DWQA QuestionsCategory: Artificial IntelligenceForeachpartition() under pyspark writes data to HBase, but the data is not completely written to HBase
Kaka asked 3 months ago

1. Problem descriptionIn the process of using pyspark, there is a problem of writing data to HBase. When using happybase to write data in each partition to HBase in the foreachpartition () method, there will be a problem of data loss.
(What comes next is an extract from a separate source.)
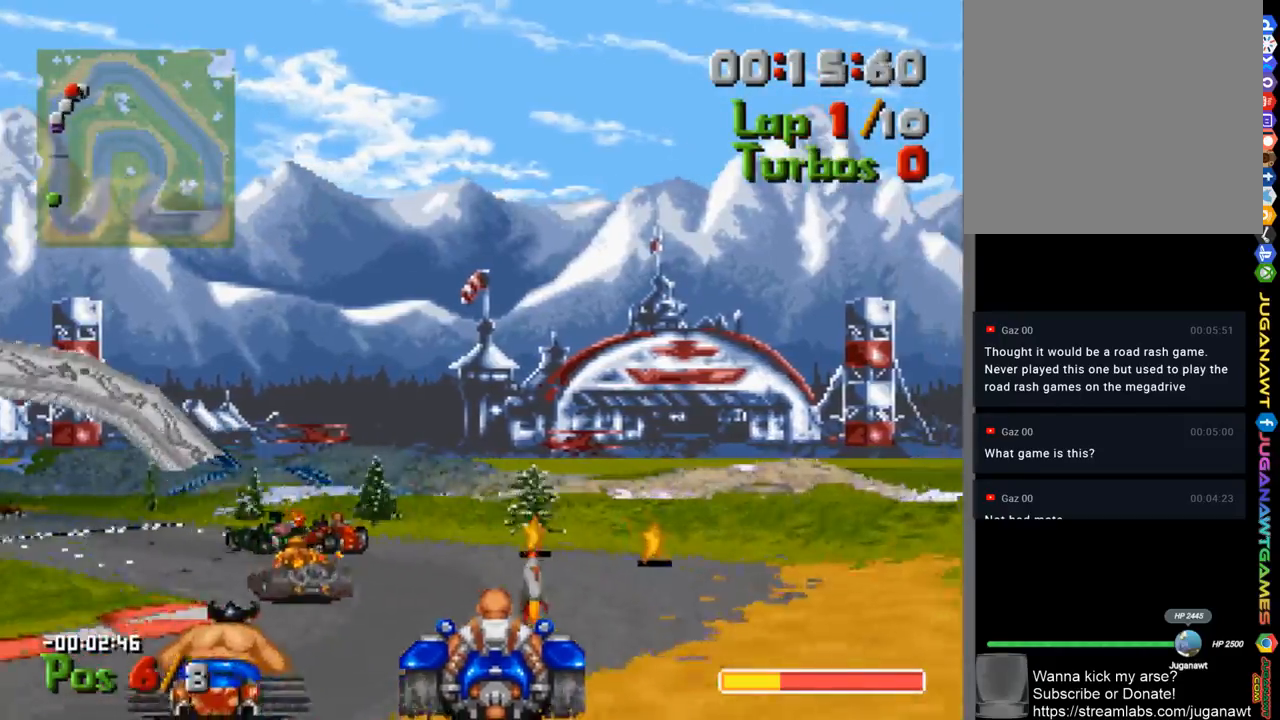
{"buttons": ["A"], "left_stick": "center", "right_stick": "center", "events": [[233, "A", "up"], [400, "A", "down"], [467, "DPAD_LEFT", "up"]]}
Not all data is written in HBase, but only a small part is written.2. Specific business codes are as follows:Articlevector is the vector of articles, and similar is the similarity between articlesarticle_ The structure of the vector table is as follows:

create temporary table article.article_vector
(
    id            string comment 'id',
    major_id      int comment 'major_id',
    vector array<string> comment 'keyword vector'
);

Calculate similar codes:

from pyspark.ml.feature import Word2Vec
from pyspark.ml.linalg import Vectors
from pyspark.ml.feature import Word2VecModel
from pyspark.ml.feature import BucketedRandomProjectionLSH

articleVector = spark.sql("select * from article_vector")
def toVector(row):
    return row.id, Vectors.dense(row.vector)
    
train = articleVector.rdd.map(toVector).toDF(["id", "vector"])
brp = BucketedRandomProjectionLSH(inputCol='vector', outputCol='hashes', seed=12345, bucketLength=1.0)
model = brp.fit(train)
similar = model.approxSimilarityJoin(train, train, 2.0, distCol='EuclideanDistance')

Store in HBase

import happybase

def save_hbase(partitions):
    pool = happybase.ConnectionPool(size=10, host='hbase-url')
    
    with pool.connection() as conn:
        article_similar = conn.table('article_similar')
        for row in partitions:
            article_similar.put(str(row.datasetA.id).encode(),
                                {'similar:{}'.format(row.datasetB.id).encode(): b'%0.4f' % (row.EuclideanDistance)})
        conn.close()
        
similar.foreachPartition(save_hbase)

3. Specific issuesarticle_ The amount of data in the vector is 120W pieces of data. Take it out and calculate the similarity to get similar. But it’s time to save_ There was a problem with HBase (). No error was reported during the program running, and no exception was found in the spark log, but the article in the final HBase_ There are only 60000 records in the similar table. Logically, the number of records stored in HBase should be the same as that of article_ The amount of data in the vector is consistent, and the corresponding similar data of this ID can be found in HBase according to each ID. In fact, there are only about 60000 IDs stored, and only 60000 IDS corresponding to similar information can be found. Why is this? Is there a problem in the storage process of happybase?,Independent of happybase, the barrel length of LSH is set too small and increasesBucketedRandomProjectionLSHMediumbucketLength, increase againapproxSimilarityJoinThe threshold of Euclidean distance in. For details, you can view the source code of bucketedrandomprojectionlsh class in pyspark.ml.feature.

1 Answers
Kaka answered 3 months ago

Independent of happybase, the barrel length of LSH is set too small and increasesBucketedRandomProjectionLSHMediumbucketLength, increase againapproxSimilarityJoinThe threshold of Euclidean distance in. For details, you can view the source code of bucketedrandomprojectionlsh class in pyspark.ml.feature.